In the entries below, which lines run from the one containing "Wie kann der verantwortungsvolle" to the one containing "Haiupdate.com"? Copy exactly those lines, ends included, and no others.

▶ **EXERCISE INPUT**:
- Opening Delimiter -

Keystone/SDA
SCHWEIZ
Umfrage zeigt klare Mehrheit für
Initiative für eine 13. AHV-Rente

- Closing Delimiter -
- Opening Delimiter -

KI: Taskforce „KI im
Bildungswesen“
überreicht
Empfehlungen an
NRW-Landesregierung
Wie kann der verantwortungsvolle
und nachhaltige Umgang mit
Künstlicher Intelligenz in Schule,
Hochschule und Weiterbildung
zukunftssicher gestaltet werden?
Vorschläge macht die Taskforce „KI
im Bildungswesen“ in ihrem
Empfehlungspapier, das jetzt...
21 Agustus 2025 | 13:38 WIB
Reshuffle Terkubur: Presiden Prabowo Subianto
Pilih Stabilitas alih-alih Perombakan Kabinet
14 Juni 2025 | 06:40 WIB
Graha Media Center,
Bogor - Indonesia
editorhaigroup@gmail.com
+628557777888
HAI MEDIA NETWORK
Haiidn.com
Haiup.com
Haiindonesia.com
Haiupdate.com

- Closing Delimiter -

▶ **OUTPUT FOR THIS TASK**:
Wie kann der verantwortungsvolle
und nachhaltige Umgang mit
Künstlicher Intelligenz in Schule,
Hochschule und Weiterbildung
zukunftssicher gestaltet werden?
Vorschläge macht die Taskforce „KI
im Bildungswesen“ in ihrem
Empfehlungspapier, das jetzt...
21 Agustus 2025 | 13:38 WIB
Reshuffle Terkubur: Presiden Prabowo Subianto
Pilih Stabilitas alih-alih Perombakan Kabinet
14 Juni 2025 | 06:40 WIB
Graha Media Center,
Bogor - Indonesia
editorhaigroup@gmail.com
+628557777888
HAI MEDIA NETWORK
Haiidn.com
Haiup.com
Haiindonesia.com
Haiupdate.com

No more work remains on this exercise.